SmartAttica EDIH (European Digital Innovation Hub) announces the 3rd Module of Τraining modules for SMEs with the subject "Developing your Custom Chatbot with Ease", that will take place online on March 14th, 2025.
Date: March 14th, 2025, at 11:00 EET
Location: Online via Zoom
Presentation Languages: Greek
Instructor: Dr. Nikolaos Bakas (GRNET)
Description: This is a hands-on introduction to building advanced chatbots using HuggingFace and Retrieval-Augmented Generation (RAG). It covers the basics of pre-trained model selection, integration with Streamlit for user-friendly interfaces, and using RAG to enhance chatbot capabilities with external information sources. Participants will gain practical skills in setting up and customizing chatbots that are both responsive and contextually aware.
Target Audience:
This seminar module is designed for small and medium-sized enterprise (SME) developers, technical leads, and data scientists who are interested in incorporating natural language processing (NLP) capabilities into their projects. It is ideal for those looking to quickly prototype and deploy intelligent conversational agents using cutting-edge AI technologies.
Learning Objectives:
By the end of this module, participants will be able to:
- Understand the fundamentals of Retrieval-Augmented Generation (RAG) and its role in enhancing chatbot interactions.

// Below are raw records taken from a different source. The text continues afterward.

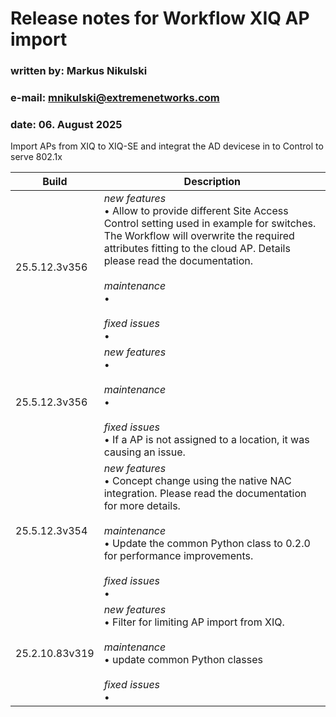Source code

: # Release notes for Workflow **XIQ AP import**
### written by:   Markus Nikulski
### e-mail:       mnikulski@extremenetworks.com
### date:         06. August 2025

Import APs from XIQ to XIQ-SE and integrat the AD devicese in to Control to serve 802.1x

| Build | Description |
| ------------- | ------- |
|25.5.12.3v356|*new features*<br>	• Allow to provide different Site Access Control setting used in example for switches. The Workflow will overwrite the required attributes fitting to the cloud AP. Details please read the documentation. <br><br>*maintenance*<br>	• <br><br>*fixed issues*<br> • |
|25.5.12.3v356|*new features*<br>	• <br><br>*maintenance*<br>	• <br><br>*fixed issues*<br> • If a AP is not assigned to a location, it was causing an issue.|
|25.5.12.3v354|*new features*<br>	• Concept change using the native NAC integration. Please read the documentation for more details.<br><br>*maintenance*<br>	• Update the common Python class to 0.2.0 for performance improvements.<br><br>*fixed issues*<br>	• |
|25.2.10.83v319|*new features*<br>	• Filter for limiting AP import from XIQ.<br><br>*maintenance*<br>	• update common Python classes<br><br>*fixed issues*<br>	• |
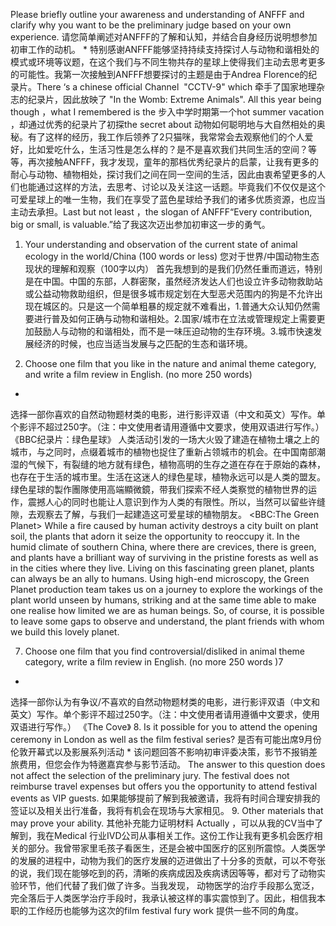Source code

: Please briefly outline your awareness and understanding of ANFFF and clarify why you want to be the preliminary judge based on your own experience. 请您简单阐述对ANFFF的了解和认知，并结合自身经历说明想参加初审工作的动机。
*
	特别感谢ANFFF能够坚持持续支持探讨人与动物和谐相处的模式或环境等议题，在这个我们与不同生物共存的星球上使得我们主动去思考更多的可能性。我第一次接触到ANFFF想要探讨的主题是由于Andrea Florence的纪录片。There ‘s a chinese official Channel  "CCTV-9"  which 牵手了国家地理杂志的纪录片，因此放映了 "In the Womb: Extreme Animals". All this year being though ，what I remembered is the 步入中学时期第一个hot summer vacation ，却通过优秀的纪录片了初探the secret about 动物如何聪明地与大自然相处的奥秘。有了这样的经历，我工作后领养了2只猫咪，我常常会去观察他们的个人爱好，比如爱吃什么，生活习性是怎么样的？是不是喜欢我们共同生活的空间？等等，再次接触ANFFF，我才发现，童年的那档优秀纪录片的启蒙，让我有更多的耐心与动物、植物相处，探讨我们之间在同一空间的生活，因此由衷希望更多的人们也能通过这样的方法，去思考、讨论以及关注这一话题。毕竟我们不仅仅是这个可爱星球上的唯一生物，我们在享受了蓝色星球给予我们的诸多优质资源，也应当主动去承担。Last but not least ，the slogan of ANFFF“Every contribution, big or small, is valuable.”给了我这次迈出参加初审这一步的勇气。

1. Your understanding and observation of the current state of animal ecology in the world/China (100 words or less) 您对于世界/中国动物生态现状的理解和观察（100字以内）
首先我想到的是我们仍然任重而道远，特别是在中国。中国的东部，人群密聚，虽然经济发达人们也设立许多动物救助站或公益动物救助组织，但是很多城市规定划在大型恶犬范围内的狗是不允许出现在城区的。只是这一个简单粗暴的规定就不难看出，1.普通大众认知仍然需要进行普及如何正确与动物和谐相处。2.国家/城市在立法或管理规定上需要更加鼓励人与动物的和谐相处，而不是一味压迫动物的生存环境。3.城市快速发展经济的时候，也应当适当发展与之匹配的生态和谐环境。

6. Choose one film that you like in the nature and animal theme category, and write a  film review in English. (no more 250 words) 
*
选择一部你喜欢的自然动物题材类的电影，进行影评双语（中文和英文）写作。单个影评不超过250字。（注：中文使用者请用遵循中文要求，使用双语进行写作。）
《BBC纪录片：绿色星球》
人类活动引发的一场大火毁了建造在植物土壤之上的城市，与之同时，点缀着城市的植物也捉住了重新占领城市的机会。在中国南部潮湿的气候下，有裂缝的地方就有绿色，植物高明的生存之道在存在于原始的森林，也存在于生活的城市里。生活在这迷人的绿色星球，植物永远可以是人类的盟友。绿色星球的製作團隊使用高端顯微鏡，带我们探索不经人类察觉的植物世界的运作，震撼人心的同时也能让人意识到作为人类的有限性。所以，当然可以留些许缝隙，去观察去了解，与我们一起建造这可爱星球的植物朋友。
<BBC:The Green Planet>
While a fire caused by human activity destroys a city built on plant soil, the plants that adorn it seize the opportunity to reoccupy it. In the humid climate of southern China, where there are crevices, there is green, and plants have a brilliant way of surviving in the pristine forests as well as in the cities where they live. Living on this fascinating green planet, plants can always be an ally to humans. Using high-end microscopy, the Green Planet production team takes us on a journey to explore the workings of the plant world unseen by humans, striking and at the same time able to make one realise how limited we are as human beings. So, of course, it is possible to leave some gaps to observe and understand, the plant friends with whom we build this lovely planet.

7. Choose one film that you find controversial/disliked in animal theme category, write a  film review in English. (no more 250 words )7
*
 选择一部你认为有争议/不喜欢的自然动物题材类的电影，进行影评双语（中文和英文）写作。单个影评不超过250字。（注：中文使用者请用遵循中文要求，使用双语进行写作。）
《The Cove》
8. Is it possible for you to attend the opening ceremony in London as well as the film festival series? 是否有可能出席9月份伦敦开幕式以及影展系列活动
*
该问题回答不影响初审评委决策，影节不报销差旅费用，但您会作为特邀嘉宾参与影节活动。 
The answer to this question does not affect the selection of the preliminary jury. The festival does not reimburse travel expenses but offers you the opportunity to attend festival events as VIP guests.
如果能够提前了解到我被邀请，我将有时间合理安排我的签证以及相关出行准备，我将有机会在现场与大家相见。
9. Other materials that may prove your ability. 其他补充能力证明材料
Actually ，可以从我的CV当中了解到，我在Medical 行业IVD公司从事相关工作。这份工作让我有更多机会医疗相关的部分。我曾带家里毛孩子看医生，还是会被中国医疗的区别所震惊。人类医学的发展的进程中，动物为我们的医疗发展的迈进做出了十分多的贡献，可以不夸张的说，我们现在能够吃到的药，清晰的疾病成因及疾病诱因等等，都对亏了动物实验环节，他们代替了我们做了许多。当我发现， 动物医学的治疗手段那么宽泛，完全落后于人类医学治疗手段时，我承认被这样的事实震惊到了。因此，相信我本职的工作经历也能够为这次的film festival fury work 提供一些不同的角度。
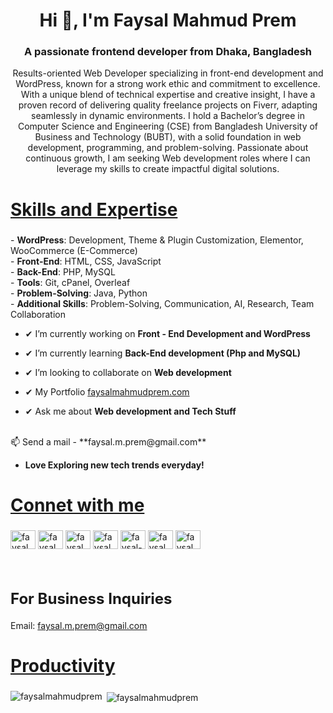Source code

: <h1 align="center">Hi 👋, I'm Faysal Mahmud Prem</h1>
<h3 align="center">A passionate frontend developer from Dhaka, Bangladesh</h3>

<p align ="center"> Results-oriented Web Developer specializing in front-end development and WordPress, 
known for a strong work ethic and commitment to excellence. With a unique blend of 
technical expertise and creative insight, I have a proven record of delivering quality freelance 
projects on Fiverr, adapting seamlessly in dynamic environments. I hold a Bachelor’s degree 
in Computer Science and Engineering (CSE) from Bangladesh University of Business and 
Technology (BUBT), with a solid foundation in web development, programming, and 
problem-solving. Passionate about continuous growth, I am seeking Web development roles where I can 
leverage my skills to create impactful digital solutions. </p>

<h2 style="font-size: 28px; text-decoration: underline;">Skills and Expertise</h2>
<p>
  - <strong>WordPress</strong>: Development, Theme & Plugin Customization, Elementor, WooCommerce (E-Commerce)<br>
  - <strong>Front-End</strong>: HTML, CSS, JavaScript<br>
  - <strong>Back-End</strong>: PHP, MySQL<br>
  - <strong>Tools</strong>: Git, cPanel, Overleaf<br>
  - <strong>Problem-Solving</strong>: Java, Python ⁣<br>
  - <strong>Additional Skills</strong>: Problem-Solving, Communication, AI, Research, Team Collaboration
</p>


- ✔ I’m currently working on **Front - End Development and WordPress**
- ✔ I’m currently learning **Back-End development (Php and MySQL)**
- ✔ I’m looking to collaborate on **Web development**

- ✔ My Portfolio [faysalmahmudprem.com](faysalmahmudprem.com)
- ✔ Ask me about **Web development and Tech Stuff**
<br>
 📫 Send a mail - **faysal.m.prem@gmail.com**

 - **Love Exploring new tech trends everyday!**

<h2 style="font-size: 28px; text-decoration: underline;">Connet with me</h2>
<p align="left">
  <a href="https://fb.com/faysalmahmudprem.1" target="blank"><img align="center" src="https://raw.githubusercontent.com/rahuldkjain/github-profile-readme-generator/master/src/images/icons/Social/facebook.svg" alt="faysalmahmudprem.1" height="30" width="40" /></a>
  <a href="https://instagram.com/faysal_mahmud_prem" target="blank"><img align="center" src="https://raw.githubusercontent.com/rahuldkjain/github-profile-readme-generator/master/src/images/icons/Social/instagram.svg" alt="faysal_mahmud_prem" height="30" width="40" /></a>
  <a href="https://twitter.com/faysalmahmdprem" target="blank"><img align="center" src="https://raw.githubusercontent.com/rahuldkjain/github-profile-readme-generator/master/src/images/icons/Social/twitter.svg" alt="faysalmahmdprem" height="30" width="40" /></a>
  <a href="https://www.youtube.com/c/faysalmahmudprem" target="blank"><img align="center" src="https://raw.githubusercontent.com/rahuldkjain/github-profile-readme-generator/master/src/images/icons/Social/youtube.svg" alt="faysalmahmudprem" height="30" width="40" /></a>
  <a href="https://linkedin.com/in/faysal-mahmud-prem" target="blank"><img align="center" src="https://raw.githubusercontent.com/rahuldkjain/github-profile-readme-generator/master/src/images/icons/Social/linked-in-alt.svg" alt="faysal-mahmud-prem" height="30" width="40" /></a>
  <a href="https://www.behance.net/faysalmahmudprem" target="blank"><img align="center" src="https://raw.githubusercontent.com/rahuldkjain/github-profile-readme-generator/master/src/images/icons/Social/behance.svg" alt="faysalmahmudprem" height="30" width="40" /></a>
  <a href="https://dribbble.com/faysalmahmudprem" target="blank"><img align="center" src="https://raw.githubusercontent.com/rahuldkjain/github-profile-readme-generator/master/src/images/icons/Social/dribbble.svg" alt="faysalmahmudprem" height="30" width="40" /></a>
</p>
<br>

<h2 style="font-size: 24px;">For Business Inquiries</h2>
<p>Email: <a href="mailto:faysal.m.prem@gmail.com">faysal.m.prem@gmail.com</a></p>

<h2 style="font-size: 28px; text-decoration: underline;">Productivity</h2>

<p><img align="left" src="https://github-readme-stats.vercel.app/api/top-langs?username=faysalmahmudprem&show_icons=true&locale=en&layout=compact" alt="faysalmahmudprem" /></p>

<p>&nbsp;<img align="center" src="https://github-readme-stats.vercel.app/api?username=faysalmahmudprem&show_icons=true&locale=en" alt="faysalmahmudprem" /></p>



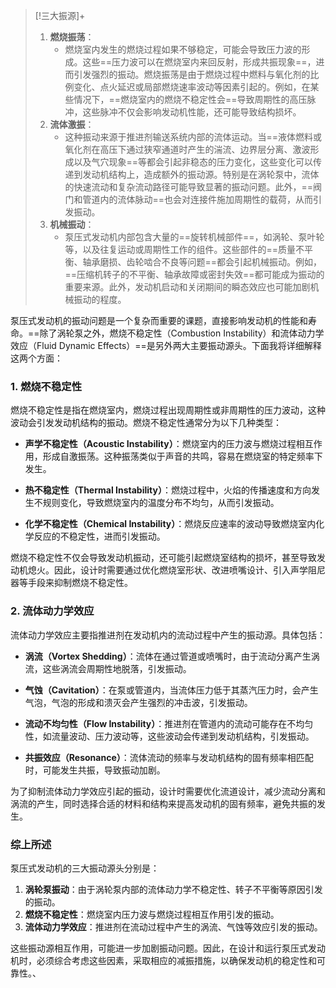 
>[!三大振源]+
>1. **燃烧振荡**：
>    - 燃烧室内发生的燃烧过程如果不够稳定，可能会导致压力波的形成。这些==压力波可以在燃烧室内来回反射，形成共振现象==，进而引发强烈的振动。燃烧振荡是由于燃烧过程中燃料与氧化剂的比例变化、点火延迟或局部燃烧速率波动等因素引起的。例如，在某些情况下，==燃烧室内的燃烧不稳定性会==导致周期性的高压脉冲，这些脉冲不仅会影响发动机性能，还可能导致结构损坏。
>2. **流体激振**：
>    - 这种振动来源于推进剂输送系统内部的流体运动。当==液体燃料或氧化剂在高压下通过狭窄通道时产生的湍流、边界层分离、激波形成以及气穴现象==等都会引起非稳态的压力变化，这些变化可以传递到发动机结构上，造成额外的振动源。特别是在涡轮泵中，流体的快速流动和复杂流动路径可能导致显著的振动问题。此外，==阀门和管道内的流体脉动==也会对连接件施加周期性的载荷，从而引发振动。
>3. **机械振动**：
>    - 泵压式发动机内部包含大量的==旋转机械部件==，如涡轮、泵叶轮等，以及往复运动或周期性工作的组件。这些部件的==质量不平衡、轴承磨损、齿轮啮合不良等问题==都会引起机械振动。例如，==压缩机转子的不平衡、轴承故障或密封失效==都可能成为振动的重要来源。此外，发动机启动和关闭期间的瞬态效应也可能加剧机械振动的程度。


泵压式发动机的振动问题是一个复杂而重要的课题，直接影响发动机的性能和寿命。==除了涡轮泵之外，燃烧不稳定性（Combustion Instability）和流体动力学效应（Fluid Dynamic Effects）==是另外两大主要振动源头。下面我将详细解释这两个方面：

### 1. 燃烧不稳定性

燃烧不稳定性是指在燃烧室内，燃烧过程出现周期性或非周期性的压力波动，这种波动会引发发动机结构的振动。燃烧不稳定性通常分为以下几种类型：

- **声学不稳定性（Acoustic Instability）**：燃烧室内的压力波与燃烧过程相互作用，形成自激振荡。这种振荡类似于声音的共鸣，容易在燃烧室的特定频率下发生。
  
- **热不稳定性（Thermal Instability）**：燃烧过程中，火焰的传播速度和方向发生不规则变化，导致燃烧室内的温度分布不均匀，从而引发振动。

- **化学不稳定性（Chemical Instability）**：燃烧反应速率的波动导致燃烧室内化学反应的不稳定性，进而引发振动。

燃烧不稳定性不仅会导致发动机振动，还可能引起燃烧室结构的损坏，甚至导致发动机熄火。因此，设计时需要通过优化燃烧室形状、改进喷嘴设计、引入声学阻尼器等手段来抑制燃烧不稳定性。

### 2. 流体动力学效应

流体动力学效应主要指推进剂在发动机内的流动过程中产生的振动源。具体包括：

- **涡流（Vortex Shedding）**：流体在通过管道或喷嘴时，由于流动分离产生涡流，这些涡流会周期性地脱落，引发振动。

- **气蚀（Cavitation）**：在泵或管道内，当流体压力低于其蒸汽压力时，会产生气泡，气泡的形成和溃灭会产生强烈的冲击波，引发振动。

- **流动不均匀性（Flow Instability）**：推进剂在管道内的流动可能存在不均匀性，如流量波动、压力波动等，这些波动会传递到发动机结构，引发振动。

- **共振效应（Resonance）**：流体流动的频率与发动机结构的固有频率相匹配时，可能发生共振，导致振动加剧。

为了抑制流体动力学效应引起的振动，设计时需要优化流道设计，减少流动分离和涡流的产生，同时选择合适的材料和结构来提高发动机的固有频率，避免共振的发生。

### 综上所述

泵压式发动机的三大振动源头分别是：

1. **涡轮泵振动**：由于涡轮泵内部的流体动力学不稳定性、转子不平衡等原因引发的振动。
2. **燃烧不稳定性**：燃烧室内压力波与燃烧过程相互作用引发的振动。
3. **流体动力学效应**：推进剂在流动过程中产生的涡流、气蚀等效应引发的振动。

这些振动源相互作用，可能进一步加剧振动问题。因此，在设计和运行泵压式发动机时，必须综合考虑这些因素，采取相应的减振措施，以确保发动机的稳定性和可靠性。、

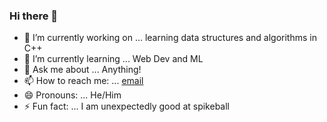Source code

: ### Hi there 👋

 

- 🔭 I’m currently working on ... learning data structures and algorithms in C++
- 🌱 I’m currently learning ... Web Dev and ML
- 💬 Ask me about ... Anything!
- 📫 How to reach me: ... [email](mailto:evywang@umich.edu)
- 😄 Pronouns: ... He/Him
- ⚡ Fun fact: ... I am unexpectedly good at spikeball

- Implement a user-friendly chatbot interface using Streamlit and integrate it with HuggingFace models.
- Configure and manage context in chatbots using embeddings and similarity measures for relevant information retrieval.
- Employ techniques for maintaining coherent conversation threads using Streamlit’s session state management.
- Customize chatbots for specific domains and explore future trends and advancements in the field of NLP and conversational agents.
Prerequisites:
Participants should have:
- Basic understanding of Python programming.
- Familiarity with web application development concepts.
- Interest in NLP applications.
- Some experience with machine learning will be helpful
Note: Please enter your institutional/corporate email when registering.
Indicative Contents
- Overview of HuggingFace and RAG. Introduce the audience to HuggingFace, a leading platform for natural language processing models, and Retrieval-Augmented Generation (RAG), an advanced method for improving chatbot responses by integrating external knowledge sources.
- Understanding HuggingFace Hub. Discuss how HuggingFace Hub provides access to a wide range of pre-trained models, making it easier for developers to experiment and deploy NLP applications.
- Integration with Streamlit. Explain the use of Streamlit for creating interactive web applications, and how it facilitates setting up a front-end for chatbot interaction with minimal effort.
- Retrieval-Augmented Generation (RAG) Explained. Describe the concept of RAG, which combines retrieval of relevant information with the generative power of language models to enhance accuracy and relevance in responses.
- Model Selection and Setup. Delve into the process of selecting an appropriate language model on HuggingFace and setting it up using the InferenceClient, highlighting considerations for choosing models based on task requirements.
- Managing Context with RAG. Illustrate how RAG enhances chatbots by expanding their knowledge base using embeddings and similarity measures to retrieve contextually relevant information.
- Embeddings for Contextual Search. Discuss the role of Sentence Transformers in generating embeddings, and how cosine similarity is employed to determine the relevance of retrieved information.
- Building a Chatbot Interface. Showcase the potential of Streamlit’s user interface components, like chat inputs and message containers, allowing developers to create intuitive interactive experiences.
- Handling Streaming Responses. Detail the method of handling and displaying streaming responses from language models using dynamic update features of Streamlit, enabling a seamless user experience.
- Customization and Future Prospects. Conclude with advice on customizing chatbots for specific domains and discuss emerging trends in NLP and RAG that will further simplify the development of intelligent conversational agents.
- Summary and Q&A. Wrap up the session by summarizing key takeaways and open the floor for questions, encouraging participants to explore HuggingFace and RAG for their projects.